··· Data for this exercise

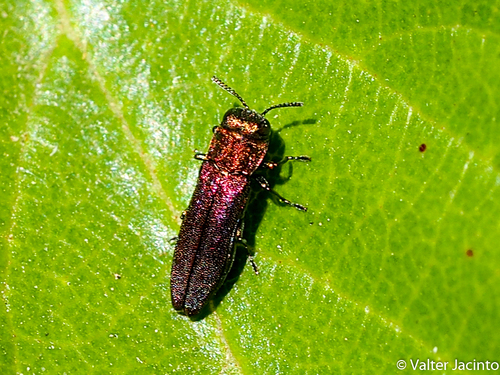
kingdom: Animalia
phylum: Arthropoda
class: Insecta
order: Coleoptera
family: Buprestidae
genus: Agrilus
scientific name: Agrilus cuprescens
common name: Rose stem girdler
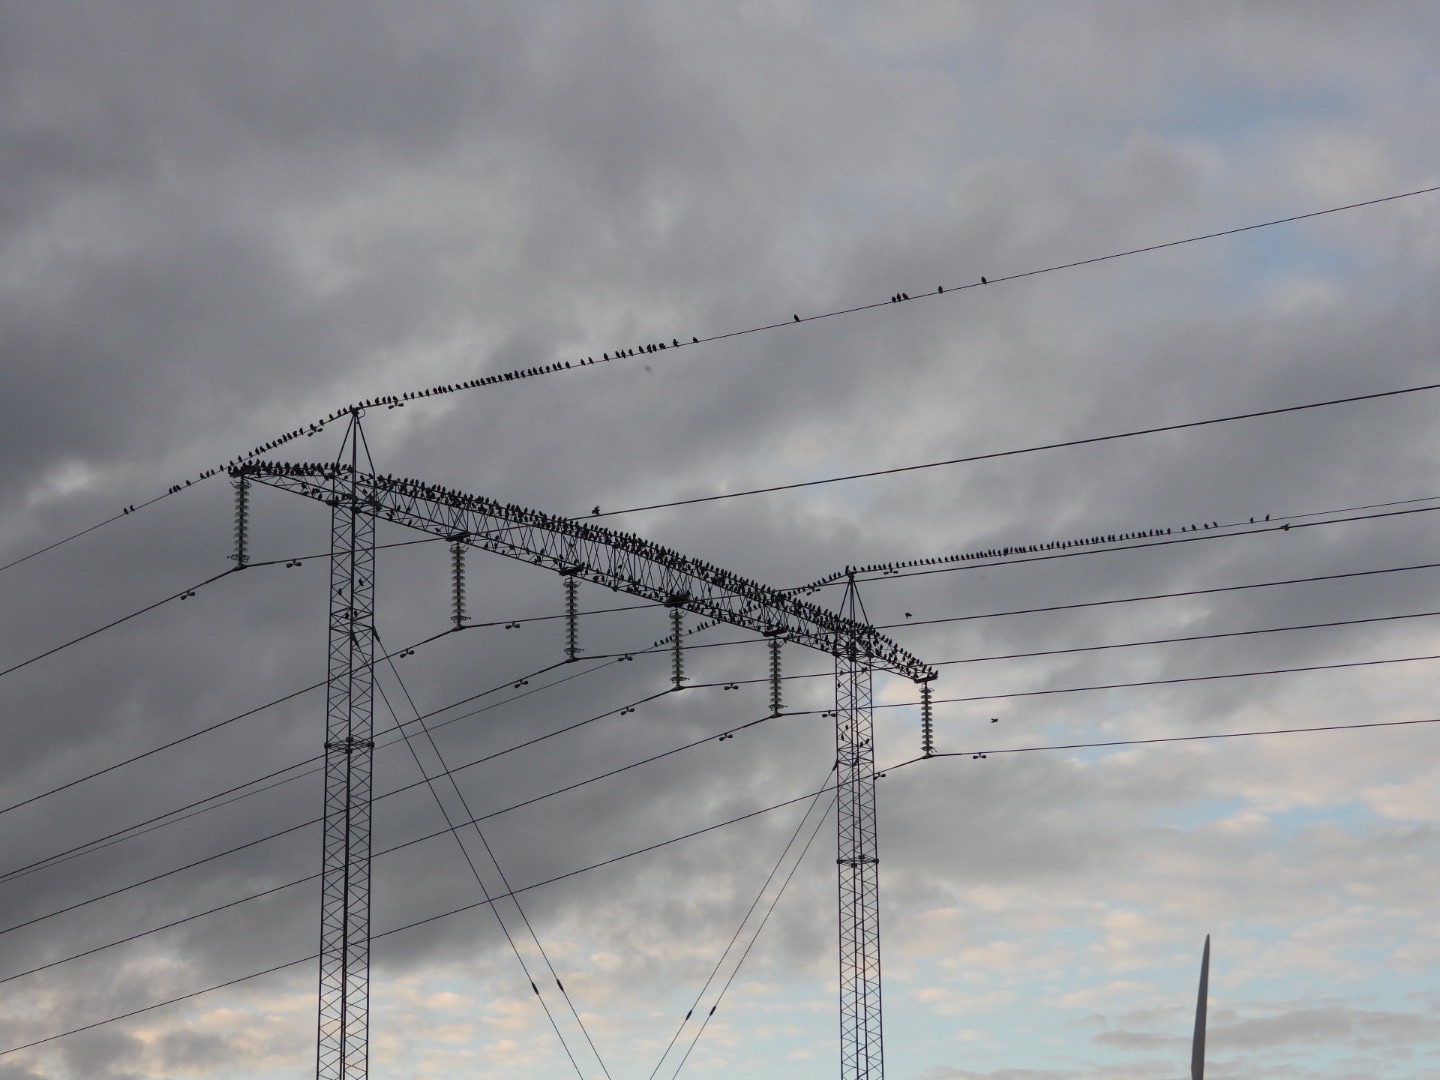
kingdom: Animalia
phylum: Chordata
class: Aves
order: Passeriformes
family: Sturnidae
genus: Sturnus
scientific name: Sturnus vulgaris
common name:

······

» **Job**
Rewrite every line of the entries above as a single numbered list, skipping any blank lines and leaving the pictures out.

» **The output**
1. kingdom: Animalia
2. phylum: Arthropoda
3. class: Insecta
4. order: Coleoptera
5. family: Buprestidae
6. genus: Agrilus
7. scientific name: Agrilus cuprescens
8. common name: Rose stem girdler
9. kingdom: Animalia
10. phylum: Chordata
11. class: Aves
12. order: Passeriformes
13. family: Sturnidae
14. genus: Sturnus
15. scientific name: Sturnus vulgaris
16. common name:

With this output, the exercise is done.